そんなときのために、カバンはハンドバッグではなく、両手が空くボディバッグなどを持っていくと便利です。
白倉さんコメント
「たくさんお買い物をしたときのために、ドアに引っ掛けられるくらいの大きめのS字フックを1個持っておくと安心かもしれません」
あったら便利なトイレアイテム
アジアでトイレに行く際に、持っておくと便利なアイテムをまとめました。
| アイテム名 | 用途 |
|---|---|
| ティッシュ(水に流せるタイプ) | トイレットペーパーが置かれていない場合や、備え付けのトイレットペーパーが流せない場合に便利 |
| トイレットペーパー | 筒に紐を通したトイレットペーパーを持っておくと、首に掛けてそのまま使えて便利 |
| ウェットティッシュ | 便座を拭くときなどに使う |
| アルコールスプレー | 便座を拭いたり手を洗ったあとの除菌に使ったりする |
| ビニール袋 | ゴミ箱や汚物箱がない場合もあるので、いざというときのために。中が透けないタイプの方がベター |
| 便秘薬・下痢止め | お腹を下したときなどのために携帯しておくと安心 |
| 携帯用おしり洗浄機 | 普段日本で欠かせない人はあると便利。手動式と電動式など種類も豊富 |
| 携帯型便座 | 折りたたみ式で軽い携帯便座なら、便座がないときや汚れているときなどに使える |
| ハンカチ | ペーパータオルやハンドドライヤーがないときのために |
| 生理用ナプキン | 海外のナプキンは入手困難かもしれないので、使い慣れた日本のナプキンが安心 |
| 両手が空くカバン | 荷物置きがない場合に備えてボディバッグがおすすめ。荷物を掛ける用のS字フックもあると便利 |
| ヘアゴム | 衛生面が気になるしゃがみ式トイレのときに、汚れないよう、ズボンの裾をとめる |
| 小銭 | 有料の公共トイレを使う場合に備えて、細かいお金を持っておく |
| 携帯用消臭スプレー | 臭いが気になる人はマナーとして持ち歩くのもよし |
生理用ナプキンや携帯用おしり洗浄機は、旅行中に生理になった場合やお腹を壊したときのために持っておくと安心です。
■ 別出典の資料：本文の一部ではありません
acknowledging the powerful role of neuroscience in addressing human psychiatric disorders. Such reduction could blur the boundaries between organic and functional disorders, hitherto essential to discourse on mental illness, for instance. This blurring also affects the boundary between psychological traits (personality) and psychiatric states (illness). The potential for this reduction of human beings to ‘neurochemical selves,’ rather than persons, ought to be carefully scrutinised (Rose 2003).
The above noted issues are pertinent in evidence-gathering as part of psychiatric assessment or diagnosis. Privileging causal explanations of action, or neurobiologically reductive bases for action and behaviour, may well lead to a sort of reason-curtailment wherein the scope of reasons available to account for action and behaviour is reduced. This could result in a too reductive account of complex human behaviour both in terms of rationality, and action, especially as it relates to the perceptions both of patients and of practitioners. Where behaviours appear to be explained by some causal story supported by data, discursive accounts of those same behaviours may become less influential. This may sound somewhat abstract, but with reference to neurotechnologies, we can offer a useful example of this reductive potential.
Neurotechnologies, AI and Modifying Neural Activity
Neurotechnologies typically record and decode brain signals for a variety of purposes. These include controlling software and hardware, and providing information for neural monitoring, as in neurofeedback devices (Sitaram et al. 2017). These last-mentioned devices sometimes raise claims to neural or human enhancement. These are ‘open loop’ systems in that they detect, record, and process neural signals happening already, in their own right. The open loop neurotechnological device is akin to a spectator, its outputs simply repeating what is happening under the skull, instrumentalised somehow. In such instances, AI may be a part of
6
また、トイレアイテムを準備する以外にも、ホテルやレストラン、商業施設など、整備が行き届いている場所をチェックしておきましょう。安心して使えるトイレの候補があると、いざというときにも少し余裕を持って過ごせます。
都心から離れたローカルなエリアに行くときほど、事前にトイレがありそうな場所を調べておくといいでしょう。
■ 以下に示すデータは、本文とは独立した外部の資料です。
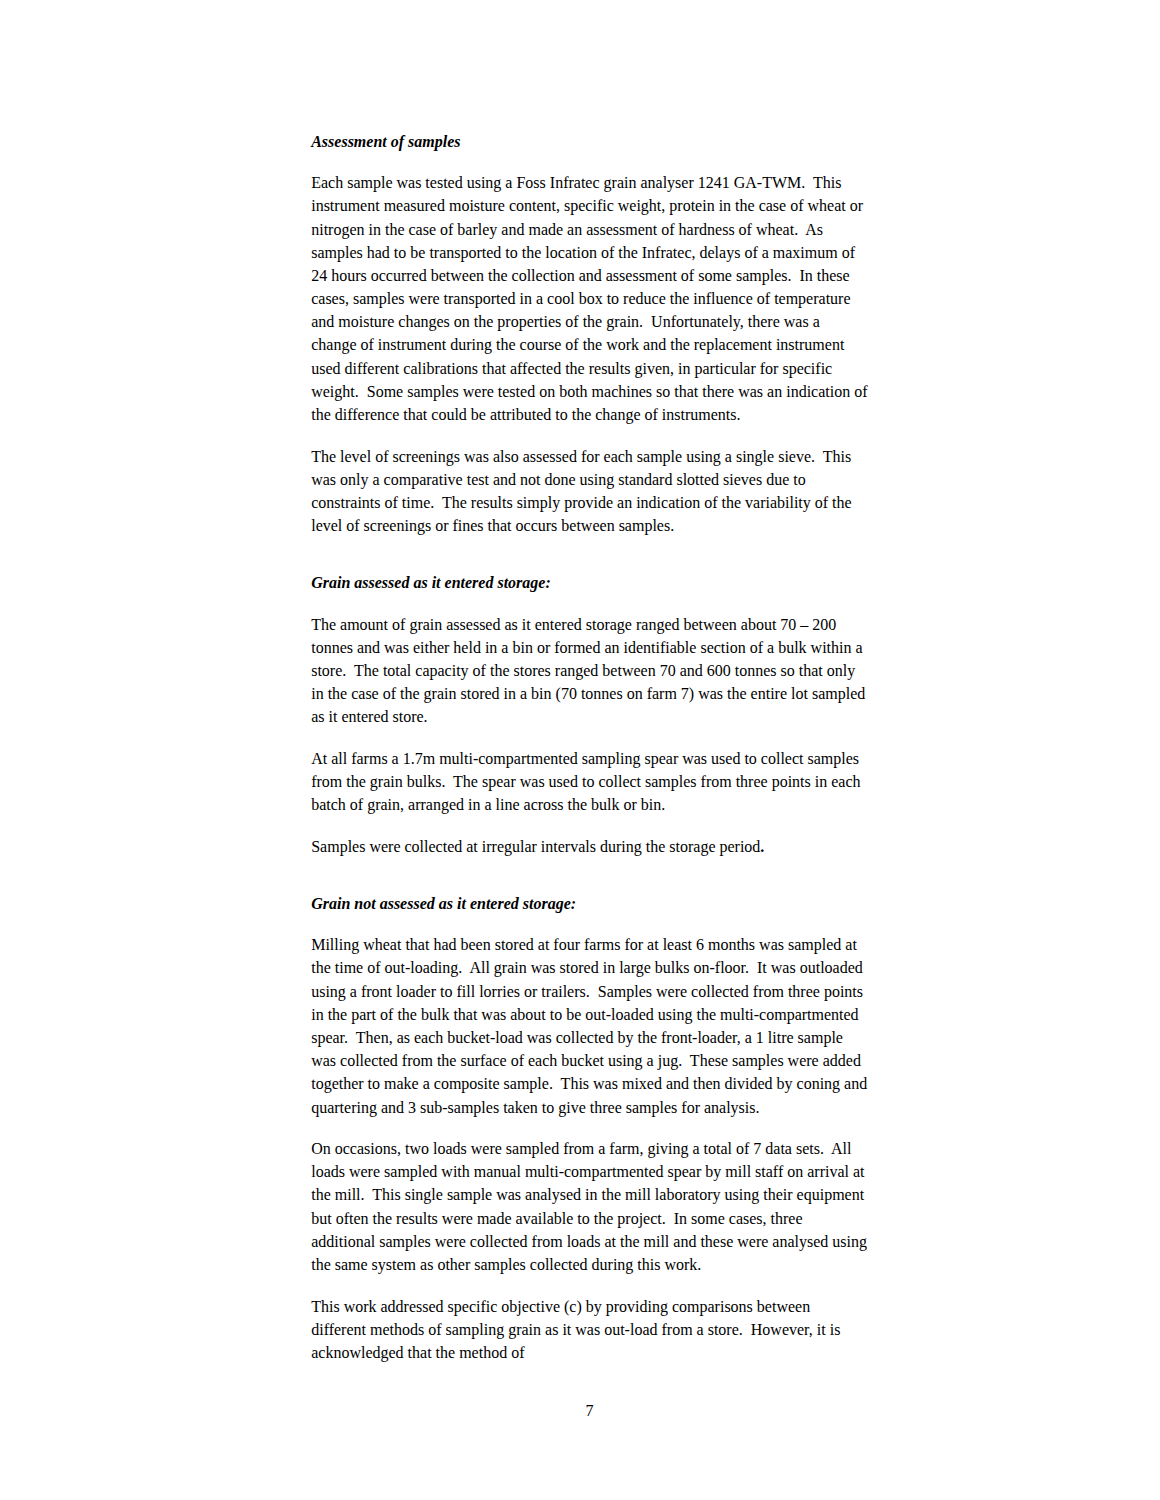Assessment of samples
Each sample was tested using a Foss Infratec grain analyser 1241 GA-TWM. This instrument measured moisture content, specific weight, protein in the case of wheat or nitrogen in the case of barley and made an assessment of hardness of wheat. As samples had to be transported to the location of the Infratec, delays of a maximum of 24 hours occurred between the collection and assessment of some samples. In these cases, samples were transported in a cool box to reduce the influence of temperature and moisture changes on the properties of the grain. Unfortunately, there was a change of instrument during the course of the work and the replacement instrument used different calibrations that affected the results given, in particular for specific weight. Some samples were tested on both machines so that there was an indication of the difference that could be attributed to the change of instruments.
The level of screenings was also assessed for each sample using a single sieve. This was only a comparative test and not done using standard slotted sieves due to constraints of time. The results simply provide an indication of the variability of the level of screenings or fines that occurs between samples.
Grain assessed as it entered storage:
The amount of grain assessed as it entered storage ranged between about 70 – 200 tonnes and was either held in a bin or formed an identifiable section of a bulk within a store. The total capacity of the stores ranged between 70 and 600 tonnes so that only in the case of the grain stored in a bin (70 tonnes on farm 7) was the entire lot sampled as it entered store.
At all farms a 1.7m multi-compartmented sampling spear was used to collect samples from the grain bulks. The spear was used to collect samples from three points in each batch of grain, arranged in a line across the bulk or bin.
Samples were collected at irregular intervals during the storage period.
Grain not assessed as it entered storage:
Milling wheat that had been stored at four farms for at least 6 months was sampled at the time of out-loading. All grain was stored in large bulks on-floor. It was outloaded using a front loader to fill lorries or trailers. Samples were collected from three points in the part of the bulk that was about to be out-loaded using the multi-compartmented spear. Then, as each bucket-load was collected by the front-loader, a 1 litre sample was collected from the surface of each bucket using a jug. These samples were added together to make a composite sample. This was mixed and then divided by coning and quartering and 3 sub-samples taken to give three samples for analysis.
On occasions, two loads were sampled from a farm, giving a total of 7 data sets. All loads were sampled with manual multi-compartmented spear by mill staff on arrival at the mill. This single sample was analysed in the mill laboratory using their equipment but often the results were made available to the project. In some cases, three additional samples were collected from loads at the mill and these were analysed using the same system as other samples collected during this work.
This work addressed specific objective (c) by providing comparisons between different methods of sampling grain as it was out-load from a store. However, it is acknowledged that the method of
7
そのほか、その国の言葉で「トイレはどこですか」というフレーズを覚えておくことをおすすめします。海外では「トイレ」という用語が伝わらないこともあります。たとえば「レストルーム」など、訪問国で一般的な表現を事前に確認しておくことも重要です。言葉がうまく伝わらないときのために「トイレはどこですか」と現地語で書いたメモを持っておくと、役立つかもしれません。
事前準備でトイレ問題を解消しよう
海外旅行にトイレ問題はつきもの。ただ、事前に準備をしておけば、ある程度トイレのストレスを回避できるでしょう。この記事を参考にして、楽しい旅にしてください。